§ **Seção de texto**
↓↓↓
Por que Lula não quis receber em audiência a única candidata mulher à PGR?
A provável confirmação do nome do subprocurador da República Paulo Gonet para chefiar o MPF (Ministério Público Federal) aproximará Lula de seu adversário na última eleição, Jair Bolsonaro (PL).
Lula parece decidido a repetir a inovação do ex-presidente, que em 2019 interrompeu a prática seguida desde 2003, nas oito nomeações antecedentes.
Assim como Bolsonaro, o presidente ignorou até aqui a sugestão de escolha do PGR pela categoria, realizada por meio de uma votação de lista tríplice, aberta a todos os integrantes do MPF e organizada pela ANPR (Associação Nacional dos Procuradores da República).
Em junho, a subprocuradora carioca Luiza Frischeisen, de 57 anos, foi a escolhida por 526 dos 1.153 procuradores em atividade no MPF para chefiá-los. O normal seria que ela fosse chamada para pelo menos uma conversa com o presidente, o único a bater o martelo em relação à escolha, com liberdade para seguir ou não a sugestão da categoria. Mas o convite nunca veio.
O desinteresse de Lula em saber o que ela pensa sobre o papel do Ministério Público pós-Aras e pós-Lava Jato dá pistas sobre o que o presidente espera do órgão responsável por fiscalizá-lo.
É um gesto estranho à trajetória do presidente. E gesto de desprezo não apenas por ela, mas também pela metade da instituição que decidiu votar nela.
Frischeisen já havia sido sugerida para o cargo pela maioria de seus colegas em 2021, em meio à reposta caótica do governo Bolsonaro à pandemia de covid-19. Para a maioria dos integrantes do MPF, era um nome para dar rota ao órgão fiscalizador do poder.
Na época, representantes do bolsonarismo espalharam memes tratando-a como "esquerdista" impensável para o posto, por causa de seu currículo.
Sua tese de doutorado sobre a construção da igualdade e o sistema de Justiça no Brasil, que virou livro, é referência em análises acadêmicas sobre a implementação de ações afirmativas no Brasil. No trabalho, as ações afirmativas são citadas como ferramenta de rompimento de desigualdades históricas no acesso ao exercício de direitos essenciais para uma vida digna.
Coordenada pela deputada Benedita da Silva (PT-RJ), a bancada feminina do Congresso Nacional encaminhou ao presidente texto defendendo a escolha de Frischeisen, como forma de "solidificar e fortalecer as políticas públicas voltadas para a diversidade, inclusão e proteção dos direitos das mulheres".
Quem também enviou carta foi a presidente da Comissão de Anistia do Ministério dos Direitos Humanos na gestão atual, Enéa de Stutz e Almeida.
"Pela importância histórica deste seu terceiro mandato, (...) ouso manifestar-me e apelar à sua conhecida sensibilidade e espírito democrata no sentido de indicar como próxima PGR a dra. Luiza", ela registrou, depois de mencionar o papel da subprocuradora na temática da Justiça de transição - que trata da reparação por violações a direitos humanos durante a Ditadura Militar - e em defesa do Estado Democrático de Direito.
Partícipe da equipe de transição do governo Lula, o grupo suprapartidário Elas no Orçamento expressou seu apoio. O mesmo fez a Associação dos Auditores Federais de Controle Externo (Aud-TCU), entre outras organizações. Em 132 anos, apenas uma mulher esteve na lista dos 43 Procuradores-Gerais que por aqui passaram.
O nome mais cotado para ser escolhido por Lula, Paulo Gonet, era sócio do ministro do STF Gilmar Mendes no Instituto Brasiliense de Direito Público (IDP) até 2017, ano em que vendeu sua parte ao filho do ministro por R$ 12 milhões, conforme revelou na época o site BuzzFeed News.
O UOL perguntou à Secretaria de Comunicação da Presidência da República as razões de o presidente não ter chamado Frischeisen para uma conversa. Não houve manifestação.
↑↑↑
§ **Exercícios**
• 1. Responda com base no texto sobre a escolha para a PGR:
(a) Quantos procuradores em atividade no MPF escolheram Luiza Frischeisen em junho?
(b) Quem coordena a bancada feminina do Congresso Nacional que enviou ao presidente texto em defesa de Frischeisen?
(c) Até que ano Paulo Gonet foi sócio de Gilmar Mendes no Instituto Brasiliense de Direito Público?
• 2. Transcreva, sem alterações, o trecho do texto sobre a escolha para a PGR que começa com as palavras "Por que Lula" e termina com "oito nomeações antecedentes.".

§ **Dados registrados**
↓↓↓
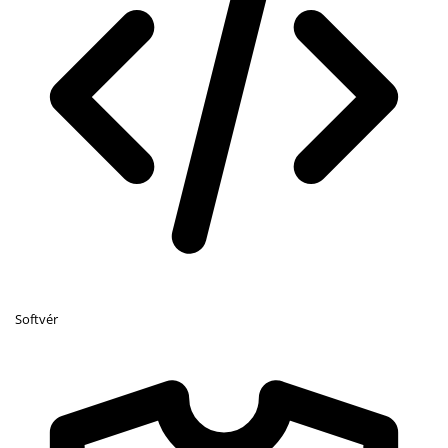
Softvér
↑↑↑
↓↓↓
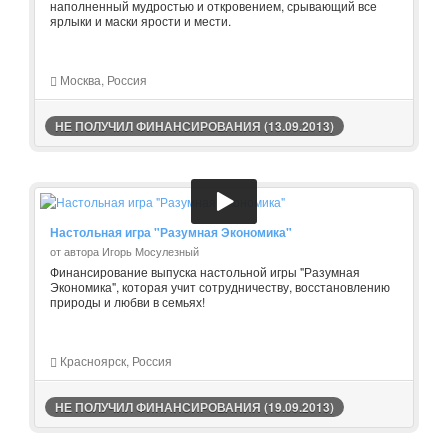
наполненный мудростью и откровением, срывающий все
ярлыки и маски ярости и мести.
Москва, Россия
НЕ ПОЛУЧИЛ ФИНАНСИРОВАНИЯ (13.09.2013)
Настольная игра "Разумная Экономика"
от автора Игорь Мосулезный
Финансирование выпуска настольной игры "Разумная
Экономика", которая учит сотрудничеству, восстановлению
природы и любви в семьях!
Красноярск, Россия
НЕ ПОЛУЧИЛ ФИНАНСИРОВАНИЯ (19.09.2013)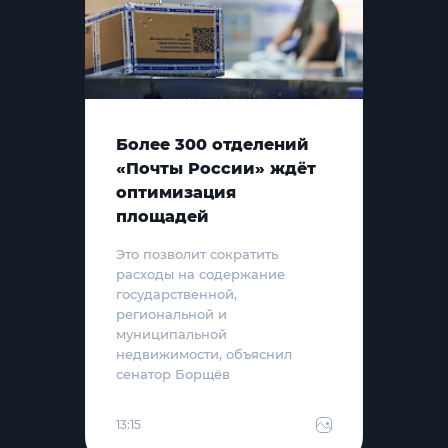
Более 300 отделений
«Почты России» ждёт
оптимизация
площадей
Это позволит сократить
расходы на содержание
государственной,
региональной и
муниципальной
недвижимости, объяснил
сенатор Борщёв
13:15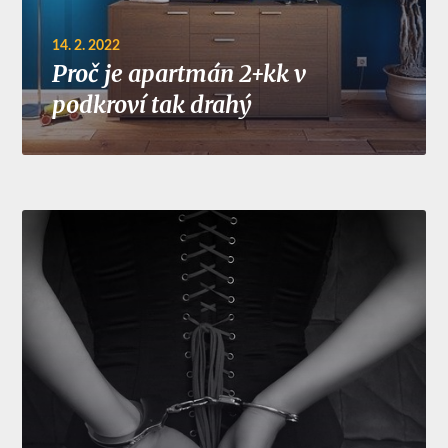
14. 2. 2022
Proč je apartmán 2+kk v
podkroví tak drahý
↑↑↑
↓↓↓
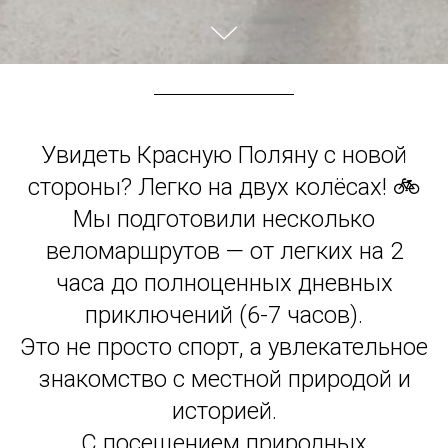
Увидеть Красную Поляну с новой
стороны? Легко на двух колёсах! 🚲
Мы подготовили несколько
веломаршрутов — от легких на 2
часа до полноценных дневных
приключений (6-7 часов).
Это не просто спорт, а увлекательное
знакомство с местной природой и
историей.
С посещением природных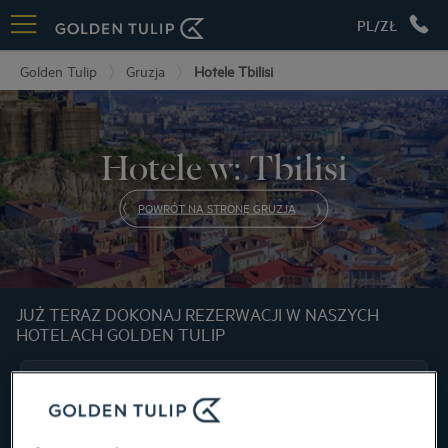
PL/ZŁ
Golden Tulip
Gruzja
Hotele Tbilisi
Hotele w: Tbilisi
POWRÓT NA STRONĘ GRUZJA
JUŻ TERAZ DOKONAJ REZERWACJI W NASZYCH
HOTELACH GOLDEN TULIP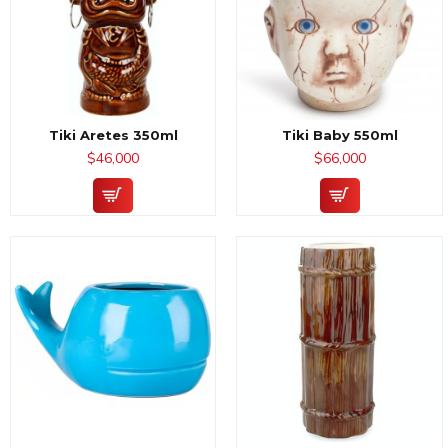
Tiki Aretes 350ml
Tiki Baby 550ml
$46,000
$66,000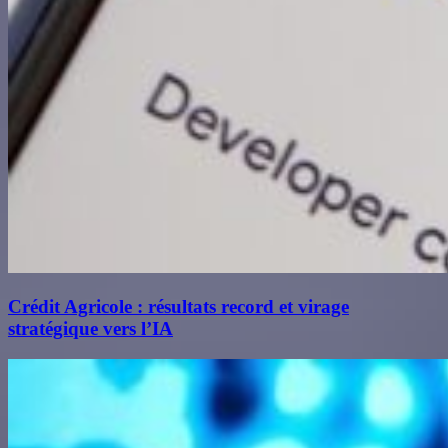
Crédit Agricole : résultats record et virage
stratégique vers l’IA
↑↑↑
§ **Soluções por tarefa**
• 1.
(a) 526 dos 1.153 procuradores em atividade no MPF.
(b) A deputada Benedita da Silva (PT-RJ).
(c) Até 2017.

• 2.
Por que Lula não quis receber em audiência a única candidata mulher à PGR?
A provável confirmação do nome do subprocurador da República Paulo Gonet para chefiar o MPF (Ministério Público Federal) aproximará Lula de seu adversário na última eleição, Jair Bolsonaro (PL).
Lula parece decidido a repetir a inovação do ex-presidente, que em 2019 interrompeu a prática seguida desde 2003, nas oito nomeações antecedentes.